Treating non-Hodgkin’s lymphoma (NHL) patients with radiation therapy as an additional treatment while they wait for their CAR T cells to be manufactured may reduce the risk of CAR T therapy side effects once it is administered, according to a new study from researchers in the Abramson Cancer Center at the University of Pennsylvania. The study found patients who received radiation 30 days or fewer before their CAR T infusion did not experience serious cytokine release syndrome (CRS) or neurotoxicity, the two most common side effects of the gene therapy. Michael LaRiviere, MD, a resident in Radiation Oncology in Penn’s Perelman School of Medicine, will present the findings today at the American Society for Radiation Oncology Annual Meeting in Chicago (Abstract #135).
“Our findings suggest that not only does radiation not interfere with the efficacy of CAR T, it may even carry a benefit for NHL patients,” said the study’s senior author John Plastaras, MD, PhD, an associate professor of Radiation Oncology at Penn.
Chimeric antigen receptor T cell therapy, known as CAR T, was pioneered by researchers at the University of Pennsylvania and is the first personalized cellular therapy approved to treat cancer by the U.S. Food and Drug Administration (FDA). The treatment modifies patients’ own immune T cells, which are collected and reprogrammed to potentially seek and destroy the patients’ cancer cells. After being infused back into patients’ bodies, these CAR-expressing T cells both multiply and attack, targeting cells that express a protein called CD19. Tests reveal that this group of hunter cells can grow to more than 10,000 new cells for each single engineered cell patients receive, producing high remission rates. They can also survive in the body for years. There are currently two commercial versions of the therapy approved for use by the FDA in NHL.
This study evaluated the medical records of 31 patients receiving either of the commercial CAR T therapies and categorized them into three groups. One group received radiation after their cells were collected for CAR T manufacturing but before their infusion, a period of 30 days or less. A second group of patients had received radiation at some point during their cancer treatment but not specifically as a bridging therapy before CAR T infusion. A third group received no radiation therapy at all.

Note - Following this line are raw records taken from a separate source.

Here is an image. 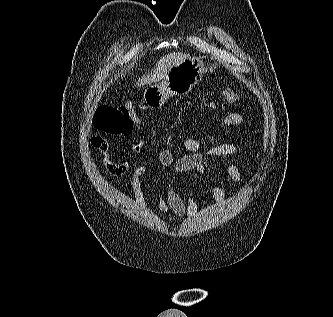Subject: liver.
<instances>
[{
  "label": "liver",
  "instance_id": "6515ba94",
  "mask_svg": "<svg viewBox=\"0 0 333 317\" xmlns=\"http://www.w3.org/2000/svg\"><path fill=\"white\" fill-rule=\"evenodd\" d=\"M189 58V55L182 52H172L165 55L157 62V66L153 73L145 76L137 82V86H141L147 83H152L161 80L166 77L169 70L181 61Z\"/></svg>",
  "mask_w": 333,
  "mask_h": 317
}]
</instances>
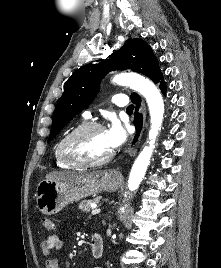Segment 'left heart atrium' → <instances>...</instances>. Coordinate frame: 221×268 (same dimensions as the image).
<instances>
[{"label": "left heart atrium", "mask_w": 221, "mask_h": 268, "mask_svg": "<svg viewBox=\"0 0 221 268\" xmlns=\"http://www.w3.org/2000/svg\"><path fill=\"white\" fill-rule=\"evenodd\" d=\"M105 136L111 150H115L125 142L127 134L123 126L117 120H113L105 130Z\"/></svg>", "instance_id": "1"}]
</instances>
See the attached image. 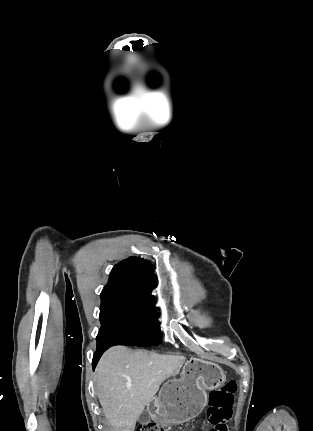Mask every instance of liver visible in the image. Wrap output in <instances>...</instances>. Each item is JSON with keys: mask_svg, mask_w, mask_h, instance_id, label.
Here are the masks:
<instances>
[{"mask_svg": "<svg viewBox=\"0 0 313 431\" xmlns=\"http://www.w3.org/2000/svg\"><path fill=\"white\" fill-rule=\"evenodd\" d=\"M185 360L184 356L132 351L124 346L107 350L95 371L96 390L114 431H134L139 416L160 385L177 374Z\"/></svg>", "mask_w": 313, "mask_h": 431, "instance_id": "6515ba94", "label": "liver"}]
</instances>
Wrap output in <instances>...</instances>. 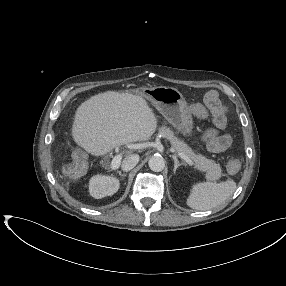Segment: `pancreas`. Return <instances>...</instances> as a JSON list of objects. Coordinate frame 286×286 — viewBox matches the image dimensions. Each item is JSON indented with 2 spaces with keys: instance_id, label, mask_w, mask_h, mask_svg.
Instances as JSON below:
<instances>
[{
  "instance_id": "obj_1",
  "label": "pancreas",
  "mask_w": 286,
  "mask_h": 286,
  "mask_svg": "<svg viewBox=\"0 0 286 286\" xmlns=\"http://www.w3.org/2000/svg\"><path fill=\"white\" fill-rule=\"evenodd\" d=\"M159 134L170 141L172 148L176 152H182L188 156L198 170L206 172L207 180L215 181L221 177L222 170L219 164L215 163L213 160L207 159L201 154H196L184 141L178 139L174 132L169 128L164 126L161 127L159 129Z\"/></svg>"
}]
</instances>
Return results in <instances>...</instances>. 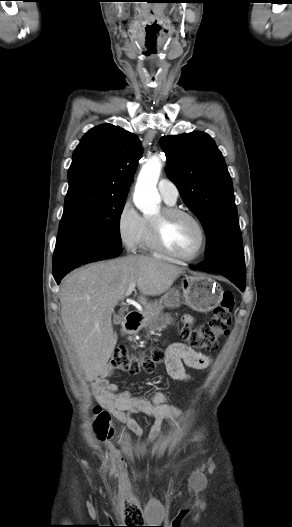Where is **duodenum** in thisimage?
I'll list each match as a JSON object with an SVG mask.
<instances>
[{
    "mask_svg": "<svg viewBox=\"0 0 292 527\" xmlns=\"http://www.w3.org/2000/svg\"><path fill=\"white\" fill-rule=\"evenodd\" d=\"M140 323V315L138 312H130L127 314L123 322V332L125 334L132 333L137 330Z\"/></svg>",
    "mask_w": 292,
    "mask_h": 527,
    "instance_id": "duodenum-1",
    "label": "duodenum"
}]
</instances>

None of the five patients who received radiation while awaiting manufacturing experienced any Grade 3 or higher side effects, including neurotoxicity or CRS, a toxicity associated with CAR T therapy which includes varying degrees of flu-like symptoms, with high fevers, nausea, and muscle pain, and can require ICU-level care. Of the seven patients who had a prior history of radiation, only one experienced Grade 3 or higher CRS. Among the 19 patients who did not receive any radiotherapy, five experienced Grade 3 or higher CRS. Radiation status was not associated with a decrease in overall survival or progression free survival.
“These data are consistent with other reports of patients treated with radiation prior to CAR T therapy, meaning we are starting to see a growing amount of evidence that adding radiation to CAR T therapy is safe and may have potential benefits,” LaRiviere said.
The researchers say they are currently developing a model that will use these findings to help predict CAR T toxicities, specifically relying on data from PET scans and other variables. They also plan to evaluate this approach in a prospective clinical trial.